### What is needed
Return every line in the entries below that contains the string "results". The match is case-sensitive.

Dataset excerpt:
[Begin]

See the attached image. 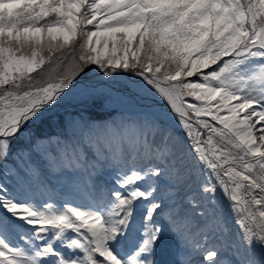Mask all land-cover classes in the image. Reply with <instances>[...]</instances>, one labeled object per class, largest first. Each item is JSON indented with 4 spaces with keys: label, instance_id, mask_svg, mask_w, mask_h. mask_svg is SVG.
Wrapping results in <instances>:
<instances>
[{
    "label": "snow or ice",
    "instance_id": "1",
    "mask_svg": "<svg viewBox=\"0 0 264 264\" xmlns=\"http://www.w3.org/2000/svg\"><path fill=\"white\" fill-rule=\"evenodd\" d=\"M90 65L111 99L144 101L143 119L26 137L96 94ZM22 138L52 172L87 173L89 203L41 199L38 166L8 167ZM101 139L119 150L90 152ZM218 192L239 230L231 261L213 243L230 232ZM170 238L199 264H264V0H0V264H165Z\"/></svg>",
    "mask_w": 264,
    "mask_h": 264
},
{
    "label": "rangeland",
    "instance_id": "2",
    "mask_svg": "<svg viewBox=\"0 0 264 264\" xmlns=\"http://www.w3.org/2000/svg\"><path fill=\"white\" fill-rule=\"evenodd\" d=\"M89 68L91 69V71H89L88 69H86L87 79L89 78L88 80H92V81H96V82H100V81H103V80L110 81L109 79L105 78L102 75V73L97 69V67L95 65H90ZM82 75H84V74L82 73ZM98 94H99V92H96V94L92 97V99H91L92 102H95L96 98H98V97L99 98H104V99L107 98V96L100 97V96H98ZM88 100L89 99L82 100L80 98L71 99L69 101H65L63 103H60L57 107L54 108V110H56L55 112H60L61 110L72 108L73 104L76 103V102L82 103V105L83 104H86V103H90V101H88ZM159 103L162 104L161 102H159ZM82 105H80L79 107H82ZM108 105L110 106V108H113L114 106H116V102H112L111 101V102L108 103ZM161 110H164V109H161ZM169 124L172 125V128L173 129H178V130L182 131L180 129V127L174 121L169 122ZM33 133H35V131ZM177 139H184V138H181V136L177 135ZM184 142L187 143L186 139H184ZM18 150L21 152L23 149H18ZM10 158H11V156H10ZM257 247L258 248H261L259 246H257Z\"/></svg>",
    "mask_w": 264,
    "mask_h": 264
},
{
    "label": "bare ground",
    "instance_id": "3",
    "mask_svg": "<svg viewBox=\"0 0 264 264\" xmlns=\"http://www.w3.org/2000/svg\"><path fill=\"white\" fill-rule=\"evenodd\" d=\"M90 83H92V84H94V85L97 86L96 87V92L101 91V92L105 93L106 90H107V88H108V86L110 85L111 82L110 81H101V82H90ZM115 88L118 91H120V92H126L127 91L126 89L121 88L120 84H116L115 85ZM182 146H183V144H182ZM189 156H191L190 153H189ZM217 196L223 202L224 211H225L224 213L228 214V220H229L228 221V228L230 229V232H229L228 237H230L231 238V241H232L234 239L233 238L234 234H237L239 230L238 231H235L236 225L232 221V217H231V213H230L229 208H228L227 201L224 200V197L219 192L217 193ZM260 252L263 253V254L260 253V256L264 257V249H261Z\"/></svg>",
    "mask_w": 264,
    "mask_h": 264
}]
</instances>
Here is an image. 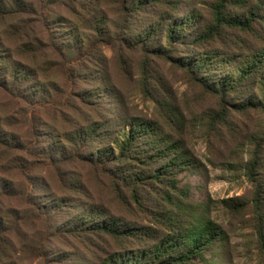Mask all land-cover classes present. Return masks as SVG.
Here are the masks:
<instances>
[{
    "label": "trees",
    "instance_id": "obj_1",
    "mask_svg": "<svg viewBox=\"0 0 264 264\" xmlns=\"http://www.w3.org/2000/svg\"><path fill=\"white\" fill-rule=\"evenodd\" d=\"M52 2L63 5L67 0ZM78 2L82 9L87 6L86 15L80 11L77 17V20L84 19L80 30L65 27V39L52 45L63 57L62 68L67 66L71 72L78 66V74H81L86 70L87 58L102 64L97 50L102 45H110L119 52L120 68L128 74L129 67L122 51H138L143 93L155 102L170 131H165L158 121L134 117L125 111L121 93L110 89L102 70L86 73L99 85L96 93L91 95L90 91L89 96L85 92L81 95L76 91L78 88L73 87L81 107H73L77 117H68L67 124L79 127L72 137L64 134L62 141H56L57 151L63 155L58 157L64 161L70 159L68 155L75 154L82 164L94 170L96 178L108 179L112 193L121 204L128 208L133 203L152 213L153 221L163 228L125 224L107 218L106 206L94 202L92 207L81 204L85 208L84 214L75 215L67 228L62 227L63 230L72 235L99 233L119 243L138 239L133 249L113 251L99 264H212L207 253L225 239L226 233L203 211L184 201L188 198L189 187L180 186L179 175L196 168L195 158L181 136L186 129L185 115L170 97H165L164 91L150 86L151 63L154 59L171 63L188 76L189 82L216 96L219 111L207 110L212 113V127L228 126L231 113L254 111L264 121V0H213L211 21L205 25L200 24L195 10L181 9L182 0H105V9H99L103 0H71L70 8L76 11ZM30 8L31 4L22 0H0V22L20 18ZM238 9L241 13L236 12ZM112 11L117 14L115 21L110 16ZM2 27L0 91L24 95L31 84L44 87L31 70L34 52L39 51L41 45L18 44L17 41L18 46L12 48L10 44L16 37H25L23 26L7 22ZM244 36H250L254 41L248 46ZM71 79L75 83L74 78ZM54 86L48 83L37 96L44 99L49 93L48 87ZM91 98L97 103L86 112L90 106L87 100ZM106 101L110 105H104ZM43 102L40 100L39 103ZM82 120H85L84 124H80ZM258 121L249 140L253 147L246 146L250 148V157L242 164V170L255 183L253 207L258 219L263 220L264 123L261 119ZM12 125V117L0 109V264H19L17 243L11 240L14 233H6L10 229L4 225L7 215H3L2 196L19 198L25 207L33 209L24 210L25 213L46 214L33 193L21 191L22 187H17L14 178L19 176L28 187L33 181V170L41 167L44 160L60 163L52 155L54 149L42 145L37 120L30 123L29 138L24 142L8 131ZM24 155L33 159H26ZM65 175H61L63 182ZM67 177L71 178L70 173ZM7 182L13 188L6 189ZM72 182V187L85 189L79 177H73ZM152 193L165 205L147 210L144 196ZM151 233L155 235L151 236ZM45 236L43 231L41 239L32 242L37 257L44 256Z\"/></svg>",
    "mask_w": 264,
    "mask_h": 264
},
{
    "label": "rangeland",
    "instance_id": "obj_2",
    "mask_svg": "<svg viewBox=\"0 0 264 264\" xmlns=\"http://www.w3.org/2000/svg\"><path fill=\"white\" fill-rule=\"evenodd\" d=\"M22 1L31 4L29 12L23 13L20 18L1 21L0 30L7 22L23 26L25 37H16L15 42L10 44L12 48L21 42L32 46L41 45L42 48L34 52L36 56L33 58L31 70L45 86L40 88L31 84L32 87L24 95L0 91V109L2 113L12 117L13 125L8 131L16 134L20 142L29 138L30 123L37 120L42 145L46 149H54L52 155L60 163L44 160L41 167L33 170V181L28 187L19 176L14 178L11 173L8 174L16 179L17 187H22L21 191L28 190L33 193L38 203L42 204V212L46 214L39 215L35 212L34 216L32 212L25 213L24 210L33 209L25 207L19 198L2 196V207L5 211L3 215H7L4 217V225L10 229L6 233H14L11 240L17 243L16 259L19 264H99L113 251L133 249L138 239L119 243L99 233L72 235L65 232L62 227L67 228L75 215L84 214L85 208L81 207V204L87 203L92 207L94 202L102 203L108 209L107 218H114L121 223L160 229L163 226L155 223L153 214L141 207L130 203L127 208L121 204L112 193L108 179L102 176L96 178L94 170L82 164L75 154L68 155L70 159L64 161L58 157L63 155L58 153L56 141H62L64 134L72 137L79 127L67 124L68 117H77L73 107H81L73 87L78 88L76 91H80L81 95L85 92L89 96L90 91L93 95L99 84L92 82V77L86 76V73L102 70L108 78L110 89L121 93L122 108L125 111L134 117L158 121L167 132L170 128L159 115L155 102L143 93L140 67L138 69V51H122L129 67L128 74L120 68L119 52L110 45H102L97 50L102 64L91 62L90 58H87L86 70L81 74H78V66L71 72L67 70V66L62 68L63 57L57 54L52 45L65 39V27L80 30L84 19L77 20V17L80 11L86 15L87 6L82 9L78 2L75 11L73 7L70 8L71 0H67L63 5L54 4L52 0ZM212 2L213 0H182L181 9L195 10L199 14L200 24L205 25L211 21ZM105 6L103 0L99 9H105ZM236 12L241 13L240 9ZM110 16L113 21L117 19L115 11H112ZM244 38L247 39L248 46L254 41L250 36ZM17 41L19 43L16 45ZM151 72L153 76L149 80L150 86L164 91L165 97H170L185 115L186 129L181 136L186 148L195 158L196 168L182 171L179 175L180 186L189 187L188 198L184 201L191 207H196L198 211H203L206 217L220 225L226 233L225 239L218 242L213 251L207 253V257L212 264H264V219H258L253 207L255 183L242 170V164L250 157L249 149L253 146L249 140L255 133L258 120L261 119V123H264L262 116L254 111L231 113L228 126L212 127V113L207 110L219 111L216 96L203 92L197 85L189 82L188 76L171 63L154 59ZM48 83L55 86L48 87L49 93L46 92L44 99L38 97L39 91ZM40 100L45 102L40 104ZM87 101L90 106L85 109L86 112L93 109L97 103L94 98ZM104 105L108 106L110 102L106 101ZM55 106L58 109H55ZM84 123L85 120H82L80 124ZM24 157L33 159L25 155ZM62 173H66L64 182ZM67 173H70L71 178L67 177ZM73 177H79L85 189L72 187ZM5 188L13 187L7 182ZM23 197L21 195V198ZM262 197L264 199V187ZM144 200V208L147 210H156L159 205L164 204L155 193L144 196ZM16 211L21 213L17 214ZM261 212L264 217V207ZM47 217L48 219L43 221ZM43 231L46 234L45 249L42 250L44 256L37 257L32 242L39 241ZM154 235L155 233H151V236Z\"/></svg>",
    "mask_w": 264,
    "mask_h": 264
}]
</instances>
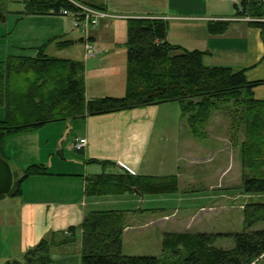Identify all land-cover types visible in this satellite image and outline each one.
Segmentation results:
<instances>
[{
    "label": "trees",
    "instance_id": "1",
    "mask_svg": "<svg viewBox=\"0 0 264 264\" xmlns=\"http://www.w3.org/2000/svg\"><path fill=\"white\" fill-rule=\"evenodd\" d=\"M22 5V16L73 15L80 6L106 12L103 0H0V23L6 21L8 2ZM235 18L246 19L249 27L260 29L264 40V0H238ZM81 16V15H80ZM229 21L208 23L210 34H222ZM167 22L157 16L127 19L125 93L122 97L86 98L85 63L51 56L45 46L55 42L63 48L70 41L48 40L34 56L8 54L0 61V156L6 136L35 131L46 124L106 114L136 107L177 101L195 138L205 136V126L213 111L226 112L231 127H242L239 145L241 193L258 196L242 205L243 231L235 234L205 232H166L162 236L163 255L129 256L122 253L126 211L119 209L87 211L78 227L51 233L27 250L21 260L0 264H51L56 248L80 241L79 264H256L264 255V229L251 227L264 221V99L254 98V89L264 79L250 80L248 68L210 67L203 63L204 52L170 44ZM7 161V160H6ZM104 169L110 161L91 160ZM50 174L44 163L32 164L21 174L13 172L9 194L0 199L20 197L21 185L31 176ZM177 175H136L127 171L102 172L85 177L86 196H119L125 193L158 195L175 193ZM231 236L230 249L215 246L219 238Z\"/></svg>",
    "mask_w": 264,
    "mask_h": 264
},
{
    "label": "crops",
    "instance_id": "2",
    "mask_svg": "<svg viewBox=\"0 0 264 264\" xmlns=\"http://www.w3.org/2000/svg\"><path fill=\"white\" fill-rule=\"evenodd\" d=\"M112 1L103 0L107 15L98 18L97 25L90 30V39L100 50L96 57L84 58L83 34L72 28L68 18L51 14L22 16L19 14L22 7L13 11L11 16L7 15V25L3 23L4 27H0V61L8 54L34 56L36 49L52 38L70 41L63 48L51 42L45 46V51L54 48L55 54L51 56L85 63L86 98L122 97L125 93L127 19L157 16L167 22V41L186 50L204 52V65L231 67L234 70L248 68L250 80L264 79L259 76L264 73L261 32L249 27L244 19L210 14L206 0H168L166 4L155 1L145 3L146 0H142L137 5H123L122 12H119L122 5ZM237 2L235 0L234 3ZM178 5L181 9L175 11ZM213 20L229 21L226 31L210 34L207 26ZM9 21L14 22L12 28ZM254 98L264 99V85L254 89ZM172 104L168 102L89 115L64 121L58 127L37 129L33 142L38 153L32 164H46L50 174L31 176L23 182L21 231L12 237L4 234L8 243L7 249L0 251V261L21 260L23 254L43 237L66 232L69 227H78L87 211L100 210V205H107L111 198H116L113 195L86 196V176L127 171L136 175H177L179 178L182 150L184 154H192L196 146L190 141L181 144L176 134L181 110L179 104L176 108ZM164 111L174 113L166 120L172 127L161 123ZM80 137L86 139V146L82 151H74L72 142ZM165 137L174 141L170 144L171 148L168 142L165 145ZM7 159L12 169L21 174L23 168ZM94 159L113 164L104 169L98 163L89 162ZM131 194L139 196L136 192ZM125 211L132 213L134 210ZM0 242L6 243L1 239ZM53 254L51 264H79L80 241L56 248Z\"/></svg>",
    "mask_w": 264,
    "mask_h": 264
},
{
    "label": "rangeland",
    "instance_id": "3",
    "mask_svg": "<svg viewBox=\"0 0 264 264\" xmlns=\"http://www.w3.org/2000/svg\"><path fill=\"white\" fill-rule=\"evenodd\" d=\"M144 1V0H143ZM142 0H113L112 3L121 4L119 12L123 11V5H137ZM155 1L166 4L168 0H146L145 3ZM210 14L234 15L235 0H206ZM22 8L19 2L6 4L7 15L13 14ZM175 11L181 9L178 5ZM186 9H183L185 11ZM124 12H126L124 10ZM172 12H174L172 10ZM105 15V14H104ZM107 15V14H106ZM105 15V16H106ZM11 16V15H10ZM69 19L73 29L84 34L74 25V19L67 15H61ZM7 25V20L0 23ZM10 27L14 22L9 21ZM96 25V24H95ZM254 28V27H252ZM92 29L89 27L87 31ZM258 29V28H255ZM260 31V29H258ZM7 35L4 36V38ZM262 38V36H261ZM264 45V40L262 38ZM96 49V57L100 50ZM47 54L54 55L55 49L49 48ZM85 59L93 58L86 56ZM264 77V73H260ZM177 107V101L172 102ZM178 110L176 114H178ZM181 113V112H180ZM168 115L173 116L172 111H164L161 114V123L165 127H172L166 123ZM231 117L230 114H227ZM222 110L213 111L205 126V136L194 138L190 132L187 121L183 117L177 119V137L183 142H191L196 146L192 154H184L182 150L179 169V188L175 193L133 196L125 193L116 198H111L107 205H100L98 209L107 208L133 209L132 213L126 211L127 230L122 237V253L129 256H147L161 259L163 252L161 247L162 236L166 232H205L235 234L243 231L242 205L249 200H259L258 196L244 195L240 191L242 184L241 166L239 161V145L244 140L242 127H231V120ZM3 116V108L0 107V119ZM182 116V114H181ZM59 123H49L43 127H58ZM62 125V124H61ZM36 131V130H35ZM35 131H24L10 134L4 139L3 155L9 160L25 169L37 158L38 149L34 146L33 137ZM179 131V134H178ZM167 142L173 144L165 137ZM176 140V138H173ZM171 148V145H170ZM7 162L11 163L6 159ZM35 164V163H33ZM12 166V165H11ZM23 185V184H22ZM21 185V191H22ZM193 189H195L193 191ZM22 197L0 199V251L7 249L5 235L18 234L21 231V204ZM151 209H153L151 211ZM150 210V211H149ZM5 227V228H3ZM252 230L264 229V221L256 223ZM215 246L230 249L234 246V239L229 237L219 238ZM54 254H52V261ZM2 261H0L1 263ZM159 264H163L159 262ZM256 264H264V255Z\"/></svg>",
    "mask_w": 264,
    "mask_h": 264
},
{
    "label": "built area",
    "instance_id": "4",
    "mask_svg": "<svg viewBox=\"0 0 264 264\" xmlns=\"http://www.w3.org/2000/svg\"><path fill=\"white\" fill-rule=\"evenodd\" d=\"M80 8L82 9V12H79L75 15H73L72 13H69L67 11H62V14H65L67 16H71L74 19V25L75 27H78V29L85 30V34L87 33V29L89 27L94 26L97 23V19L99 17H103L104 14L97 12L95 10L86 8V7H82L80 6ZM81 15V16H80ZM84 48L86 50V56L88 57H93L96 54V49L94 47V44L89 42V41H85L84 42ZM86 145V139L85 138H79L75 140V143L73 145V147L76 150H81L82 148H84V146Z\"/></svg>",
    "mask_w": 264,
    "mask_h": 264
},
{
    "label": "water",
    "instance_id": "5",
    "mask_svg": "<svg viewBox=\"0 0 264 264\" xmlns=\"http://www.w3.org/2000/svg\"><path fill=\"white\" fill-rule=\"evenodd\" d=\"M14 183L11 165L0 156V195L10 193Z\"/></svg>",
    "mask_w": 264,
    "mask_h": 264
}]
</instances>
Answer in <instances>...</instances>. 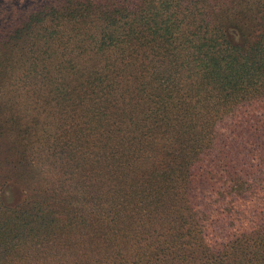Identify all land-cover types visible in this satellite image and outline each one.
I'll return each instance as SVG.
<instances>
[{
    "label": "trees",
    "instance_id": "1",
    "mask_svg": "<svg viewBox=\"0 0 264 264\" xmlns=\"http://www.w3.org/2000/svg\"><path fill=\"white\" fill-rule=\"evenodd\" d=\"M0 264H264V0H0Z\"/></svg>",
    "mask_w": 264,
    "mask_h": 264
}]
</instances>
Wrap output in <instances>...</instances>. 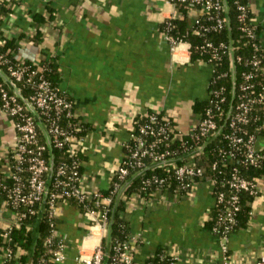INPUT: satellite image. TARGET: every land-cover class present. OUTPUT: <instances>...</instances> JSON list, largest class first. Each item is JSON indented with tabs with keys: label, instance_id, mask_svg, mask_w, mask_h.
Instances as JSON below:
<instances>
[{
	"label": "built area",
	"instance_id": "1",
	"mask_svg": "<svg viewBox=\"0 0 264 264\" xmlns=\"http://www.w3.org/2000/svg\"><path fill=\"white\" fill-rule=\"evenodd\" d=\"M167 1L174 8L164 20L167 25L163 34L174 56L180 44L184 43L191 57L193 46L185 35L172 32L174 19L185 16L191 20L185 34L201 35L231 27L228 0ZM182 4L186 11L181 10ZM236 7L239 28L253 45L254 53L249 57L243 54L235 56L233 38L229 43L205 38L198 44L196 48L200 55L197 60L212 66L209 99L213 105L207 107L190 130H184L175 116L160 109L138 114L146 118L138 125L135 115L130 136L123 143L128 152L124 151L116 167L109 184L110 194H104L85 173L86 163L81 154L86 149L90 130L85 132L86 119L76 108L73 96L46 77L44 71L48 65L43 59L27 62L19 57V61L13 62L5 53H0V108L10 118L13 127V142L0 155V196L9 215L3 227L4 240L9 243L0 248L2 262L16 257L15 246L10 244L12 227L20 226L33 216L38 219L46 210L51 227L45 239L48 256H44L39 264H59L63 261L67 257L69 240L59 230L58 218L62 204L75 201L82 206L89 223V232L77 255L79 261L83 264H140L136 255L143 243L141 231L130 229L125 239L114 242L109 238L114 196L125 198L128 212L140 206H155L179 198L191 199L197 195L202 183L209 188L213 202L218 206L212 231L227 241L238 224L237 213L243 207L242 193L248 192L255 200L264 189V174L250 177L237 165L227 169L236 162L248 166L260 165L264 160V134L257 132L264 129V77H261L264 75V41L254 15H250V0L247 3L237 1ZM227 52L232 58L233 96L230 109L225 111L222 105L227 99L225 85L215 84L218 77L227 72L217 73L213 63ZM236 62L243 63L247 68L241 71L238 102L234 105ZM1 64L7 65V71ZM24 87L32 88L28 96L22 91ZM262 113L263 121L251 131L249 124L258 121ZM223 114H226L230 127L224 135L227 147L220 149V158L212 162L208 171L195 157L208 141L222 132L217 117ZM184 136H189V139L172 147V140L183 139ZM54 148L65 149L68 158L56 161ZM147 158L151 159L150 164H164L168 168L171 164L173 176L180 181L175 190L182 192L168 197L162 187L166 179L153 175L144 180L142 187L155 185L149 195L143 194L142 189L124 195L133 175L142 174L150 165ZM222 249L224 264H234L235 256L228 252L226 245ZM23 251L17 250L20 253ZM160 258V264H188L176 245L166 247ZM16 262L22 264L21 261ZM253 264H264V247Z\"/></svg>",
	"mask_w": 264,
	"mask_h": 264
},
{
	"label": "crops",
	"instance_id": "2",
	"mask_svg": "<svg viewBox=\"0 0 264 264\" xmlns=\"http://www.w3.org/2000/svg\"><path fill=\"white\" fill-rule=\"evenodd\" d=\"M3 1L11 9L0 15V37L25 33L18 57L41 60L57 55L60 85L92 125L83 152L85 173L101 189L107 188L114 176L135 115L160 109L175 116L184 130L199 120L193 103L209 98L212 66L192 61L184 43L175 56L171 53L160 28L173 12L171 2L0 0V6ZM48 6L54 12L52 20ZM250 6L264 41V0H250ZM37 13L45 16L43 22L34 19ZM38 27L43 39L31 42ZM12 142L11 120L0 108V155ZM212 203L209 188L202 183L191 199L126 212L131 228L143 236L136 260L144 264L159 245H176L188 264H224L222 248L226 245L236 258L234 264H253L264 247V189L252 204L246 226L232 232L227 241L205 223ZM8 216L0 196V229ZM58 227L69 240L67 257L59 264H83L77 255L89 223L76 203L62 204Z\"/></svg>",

[End]

### Answer below
Wrapping results in <instances>:
Segmentation results:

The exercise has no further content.